Trump’s inauguration came upon me as a finality soon after the shock of the American people having voted him in. This person will vastly affect our world values and its future. Negatively.
A quote from one of my favourite authors. Ian McEwan:
Charles Darwin could not believe that a kindly God would create a parasitic wasp that injects its eggs into the body of a caterpillar so that the larva may consume the host alive. The ichneumon wasp was a challenge to Darwin’s already diminishing faith. We may share his bewilderment as we contemplate the American body politic and what vile thing now squats within it, waiting to be hatched and begin its meal…this unique tragedy of national self-harm whereby a suspected con-man … this narcissistic and cynical vulgarian of limited attention span becomes the most powerful man on earth, ready by his own account to begin his assault on liberal democracy, rational discourse, civil liberties, and all manner of civil decencies, which are known to him as political correctness.
Trump’s inaugural speech was one of negativity and bleakness: giving voice to his assumption that America is not great, not proud, not safe, not strong, not wealthy. This leader, well documented for twisting the truth, promised “We will make America great again”, not have this “carnage” of “inequality, abandoned factories like tombstones” and “the crime and the gangs and the drugs”, “disrepair and decay”. He promised “America First”, prompting shades of Nazi sympathizers.
His address did not invoke hope and joy for a new, greater beginning. “We’ve defended other nations’ borders while refusing to defend our own,” says he. A well worded threat to future immigrants.
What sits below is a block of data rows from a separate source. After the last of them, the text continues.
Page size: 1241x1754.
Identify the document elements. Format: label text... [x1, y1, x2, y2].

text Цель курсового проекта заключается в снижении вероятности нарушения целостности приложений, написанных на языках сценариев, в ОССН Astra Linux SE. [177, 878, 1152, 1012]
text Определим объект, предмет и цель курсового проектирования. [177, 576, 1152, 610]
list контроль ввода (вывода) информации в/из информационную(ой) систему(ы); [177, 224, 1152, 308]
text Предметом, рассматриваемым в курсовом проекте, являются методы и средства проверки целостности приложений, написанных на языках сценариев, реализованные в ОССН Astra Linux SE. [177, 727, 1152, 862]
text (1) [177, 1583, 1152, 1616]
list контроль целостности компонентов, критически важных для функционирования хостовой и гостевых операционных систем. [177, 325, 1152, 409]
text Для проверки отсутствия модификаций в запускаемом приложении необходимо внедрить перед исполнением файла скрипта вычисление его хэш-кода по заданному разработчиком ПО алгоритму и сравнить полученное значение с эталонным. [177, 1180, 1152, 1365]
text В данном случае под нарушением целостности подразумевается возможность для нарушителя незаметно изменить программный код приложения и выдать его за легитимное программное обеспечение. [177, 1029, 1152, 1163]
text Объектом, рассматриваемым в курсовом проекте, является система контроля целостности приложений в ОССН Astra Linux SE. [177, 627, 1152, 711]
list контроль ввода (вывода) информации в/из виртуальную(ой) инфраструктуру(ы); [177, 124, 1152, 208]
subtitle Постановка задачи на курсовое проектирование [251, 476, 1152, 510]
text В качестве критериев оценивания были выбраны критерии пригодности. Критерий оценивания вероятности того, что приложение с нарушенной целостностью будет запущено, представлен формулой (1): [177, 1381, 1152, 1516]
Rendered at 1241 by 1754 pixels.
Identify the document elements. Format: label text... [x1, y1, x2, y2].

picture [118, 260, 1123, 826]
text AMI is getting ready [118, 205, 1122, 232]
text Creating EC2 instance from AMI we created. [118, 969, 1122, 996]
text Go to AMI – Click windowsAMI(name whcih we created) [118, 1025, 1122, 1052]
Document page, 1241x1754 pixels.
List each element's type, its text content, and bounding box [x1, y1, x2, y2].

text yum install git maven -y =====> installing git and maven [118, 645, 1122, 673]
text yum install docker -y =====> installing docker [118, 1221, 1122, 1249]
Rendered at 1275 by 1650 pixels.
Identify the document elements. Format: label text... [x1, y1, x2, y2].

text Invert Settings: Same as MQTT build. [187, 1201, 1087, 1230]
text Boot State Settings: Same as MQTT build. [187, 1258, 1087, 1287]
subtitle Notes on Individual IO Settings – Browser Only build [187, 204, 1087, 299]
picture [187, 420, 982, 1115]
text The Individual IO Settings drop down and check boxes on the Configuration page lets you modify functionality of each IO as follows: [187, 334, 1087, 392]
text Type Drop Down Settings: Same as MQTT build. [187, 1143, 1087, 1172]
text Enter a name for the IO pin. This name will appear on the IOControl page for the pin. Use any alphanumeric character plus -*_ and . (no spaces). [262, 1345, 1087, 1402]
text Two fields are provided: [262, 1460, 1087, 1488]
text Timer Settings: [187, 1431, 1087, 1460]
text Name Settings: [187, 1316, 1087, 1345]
Saturday, 21st January, his first day in office. While Donald Trump was at the National Cathedral asking his god to forgive his sins and lies and to guide him in adding billions to his and his cronies’ coffers, more than a quarter of a million people came to Capitol Hill. The Women’s March called him a ‘misogynist’ and ‘reprehensible’. They marched against his immigration reform. They marched in fear of repression of minorities. They came to seek religious freedom. They declared they were against racism. They asked for protection of the environment. They were concerned about healthcare. They feared his pro-life and anti-LGBTQ-rights views. A nation divided.
For many of his followers, Trump’s campaign slogan – “Make America Great Again” is another way of saying “Make America White Again”.
It was at this precise time I came across how white Americans tried to keep America white in the early 19th century.
I was reading The Underground Railroad by Colson Whitehead. A quote from the novel.
They had not traveled long when Martin stopped the horses. He removed the tarpaulin. “It will be sunrise soon, but I wanted you to see this,” the station agent said.
Cora did not immediately know what he meant. The country road was quiet, crowded on both sides by the forest canopy. She saw one shape then another. Cora got out of the wagon.
The corpses hung from trees as rotting ornaments. Some of them were naked, others partially clothed, the trousers black where their bowels emptied when their necks snapped. Gross wounds and injuries marked the flesh of those closest to her, the two caught by the station agent’s lantern. One had been castrated, an ugly mouth gaping where his manhood had been. The other was a woman. Her belly curved. Cora had never been good at knowing if a body was with a child. Their bulging eyes seemed to rebuke her stares, but what were the attentions of one girl, disturbing their rest, compared to how the world had scourged them since the day they were brought into it?